Читаем Железные игрушки — магнитный потолок полностью

Он видел самого себя как бы сверху. Вмятый во что-то белое… и на голове белый… шлем? чалма? ну не нимб же? Он уносился (сам от себя), становился все меньше. И при этом раздваивался. Видел не одного (себя), а сразу… как бы две головы в белых намотанных чалмах. Вдруг понял: это же отражение в зеркальных очках! Кто-то, склонившись к нему, внимательно разглядывал, не сняв очки.

«Ну что, очнулся? пришел в себя, турист?» Мужик в очках отстранил (небритое) лицо, распрямился, отошел в сторону. Высокий, в спортивном костюме. А ведь где-то он уже… встречал его? Спортивный и зеркальноглазый что-то искал в нагроможденных вокруг коробках, в составленных на них белых шкафчиках, открывал и закрывал дверцы.

«Нет, это не жизнь после смерти, — поведал демонический персонаж. — Это палатка из желтого капрона, и солнце просвечивает, погода разгулялась. Ты в медпункте для пострадавших

(да где же они его запрятали? ведь было же, было! при мне ставили, точно)

навязчиво повторял он одно и то же. Олег чувствовал: его голова плотно забинтована, руки и ноги вроде целы. Из-под повязки сочился запах чего-то горького, полынного; во рту неприятный железистый привкус. Постепенно стал соображать, приходил в себя. Ой лежал на походной кровати, мягкий желтый свет наполнял палатку. Все, что видно вокруг, заставлено коробками с иероглифами, белыми медицинскими шкафчиками (похоже, это собрано, приготовлено к отъезду). С трудом оглядевшись, заметил слева, на низкой коробке, плошки с едой, сок. По другую руку тоже коробки, табурет, на него брошена его рабочая куртка, сверху фонарик, пассатижи, степлер — то, что было в карманах. Тишина обволакивала, но между тем была наполнена слаженным пением…

— Что, турист, как ты? Я тебе завтрак принес, есть будешь? Да не будешь, знаю, какая жратва! У тебя, вроде, сотрясение. Кореец, лекарь здешний, тебе голову вправил, он пальцами лечит, суджок-терапия, мазь свою втер. Мне тоже как-то вправлял башку, когда переклинило. А братья на молитвенном собрании, слышишь, поют. И за твое здоровье помолятся

(ну спирт же был, бутыль, да куда они его замыкали?)
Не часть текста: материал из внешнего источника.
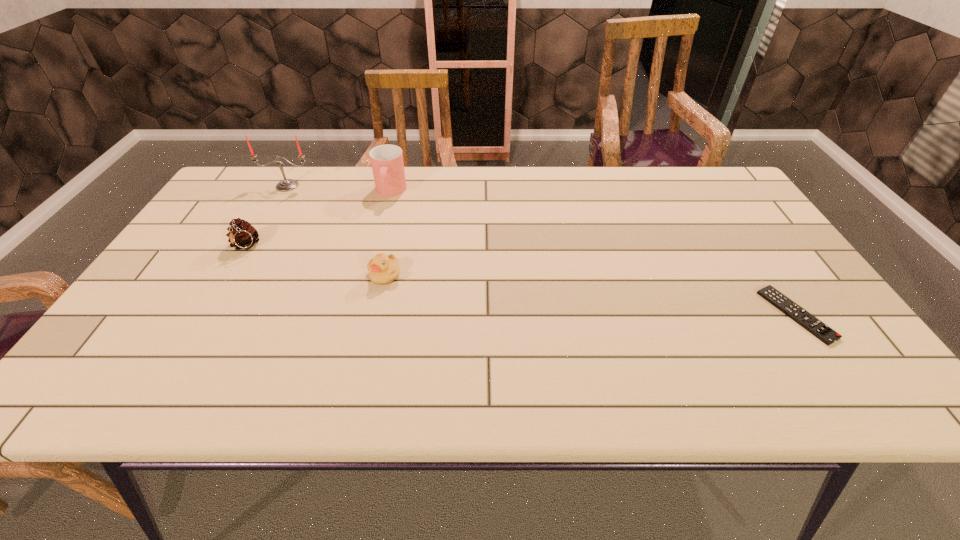
You are a GUI agent. You are given a task and a screenshot of the screen. Output one action in this format:
    pyautogui.click(x=<x>, y=<y>)
    Task: Click on the unoccupied area between the nearest object and the cup
    The image size is (960, 540).
    Given the screenshot: What is the action you would take?
    pyautogui.click(x=593, y=253)

This screenshot has height=540, width=960. In order to click on vacant space that is in between the candle and the nearest object in this screenshot , I will do `click(541, 251)`.

Identify the location of free space between the nearest object and the pinecone. Image resolution: width=960 pixels, height=540 pixels. (520, 281).

The height and width of the screenshot is (540, 960). Find the location of `free space that is in between the shortest object and the second shortest object`. free space that is in between the shortest object and the second shortest object is located at coordinates (590, 295).

You are a GUI agent. You are given a task and a screenshot of the screen. Output one action in this format:
    pyautogui.click(x=<x>, y=<y>)
    Task: Click on the empty space that is in between the cup and the fourth farthest object
    
    Given the screenshot: What is the action you would take?
    pyautogui.click(x=388, y=233)

Find the location of a particular element. Image resolution: width=960 pixels, height=540 pixels. vacant area between the third shortest object and the remote control is located at coordinates (520, 281).

Identify which object is located as the fourth nearest to the tallest object. Please provide its 2D coordinates. Your answer should be formatted as a tuple, i.e. [(x, y)], where the tuple contains the x and y coordinates of a point satisfying the conditions above.

[(820, 330)]

Find the location of a particular element. This screenshot has height=540, width=960. the second closest object to the duckling is located at coordinates (241, 234).

I want to click on free space that satisfies the following two spatial constraints: 1. with a leaf charm attached to the third shortest object; 2. on the left side of the rightmost object, so click(x=204, y=315).

Identify the location of vacant region that satisfies the following two spatial constraints: 1. on the front-facing side of the shortest object; 2. on the left side of the candle. (213, 315).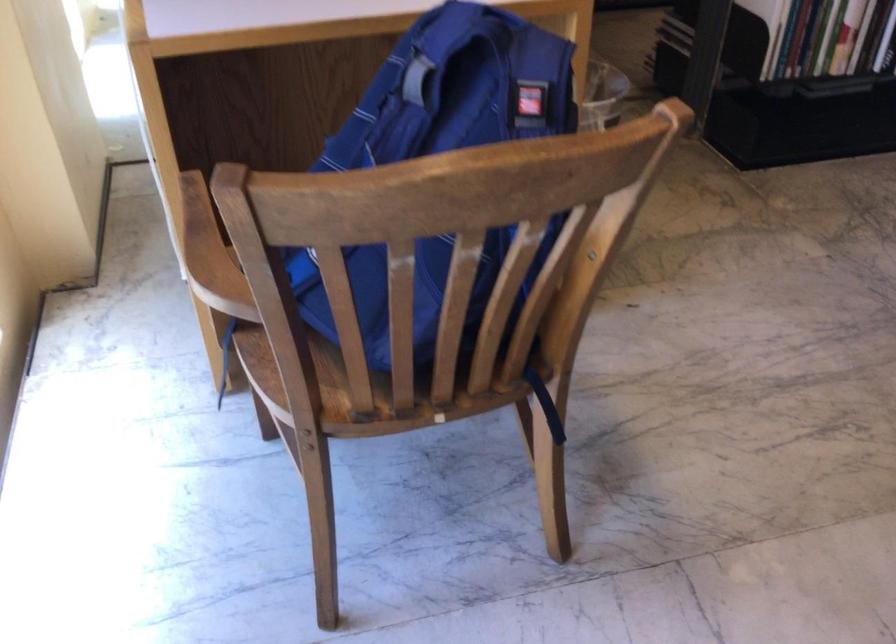
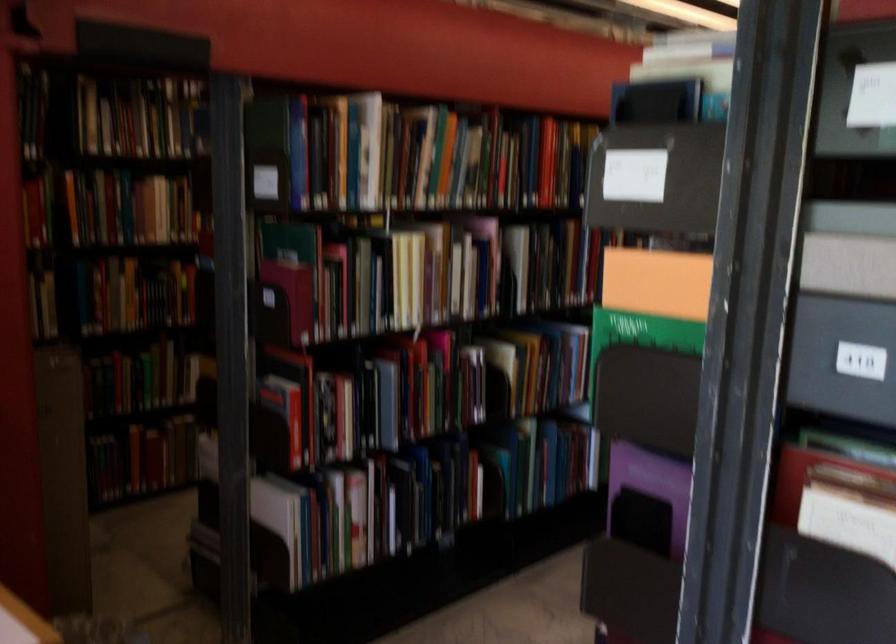
The first image is from the beginning of the video and the second image is from the end. How did the camera likely rotate when shooting the video?

The camera's rotation is toward right-up.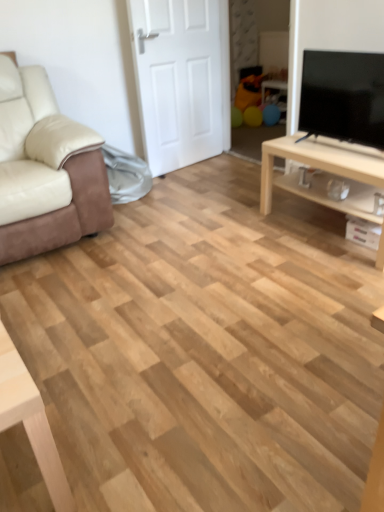
In order to click on vacant area situated below white matte door at center (from a real-world perspective) in this screenshot , I will do `click(196, 162)`.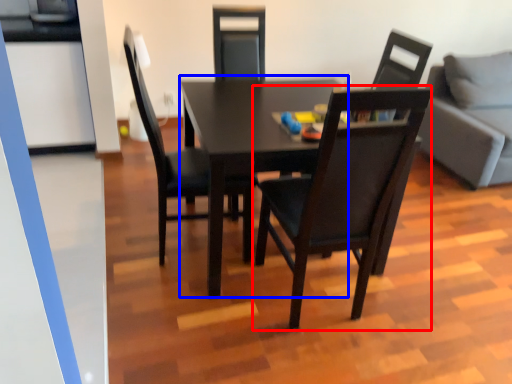
Question: Which object appears farthest to the camera in this image, chair (highlighted by a red box) or table (highlighted by a blue box)?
ты, это, Олег, да? А я Игорь, будем знакомы. Какой фээсбэшник? Думал, я фээсбэшник? Я, почему говорю, турист, ведь ты все бредил. Какие-то камни, камни, тропа… берег Байкала… Потом ты идешь где-то, вспоминал, наверное, как заблудился. Какой-то последний берег! И опять по новой

(не обращай внимания, я за спиртом, ну и тебя проведать, сейчас спиртику тяпну, а вообще, я рядом сидел, пока тебя кореец лечил) он наконец нашел вожделенную медицинскую бутыль. — Придется твоим завтраком закусить, но ты не в обиде? У братьев сухой закон, а я, как пообщаюсь с ними, на пятый день меня аж трясет всего. И насмотришься здесь всякого.

— Ты… переводчик у них? — едва прошептал Олег.

— Ну да, переводчик, давно с ними работаю.

Он нашел стаканчик, откупорил бутыль,

открыл сок. — Ладно, вода есть, но безвкусная, соком запью. Твое здоровье! С мягкой, как говорится, посадкой… эк-х-ма! — опрокинул в себя спирт. — Во продирает!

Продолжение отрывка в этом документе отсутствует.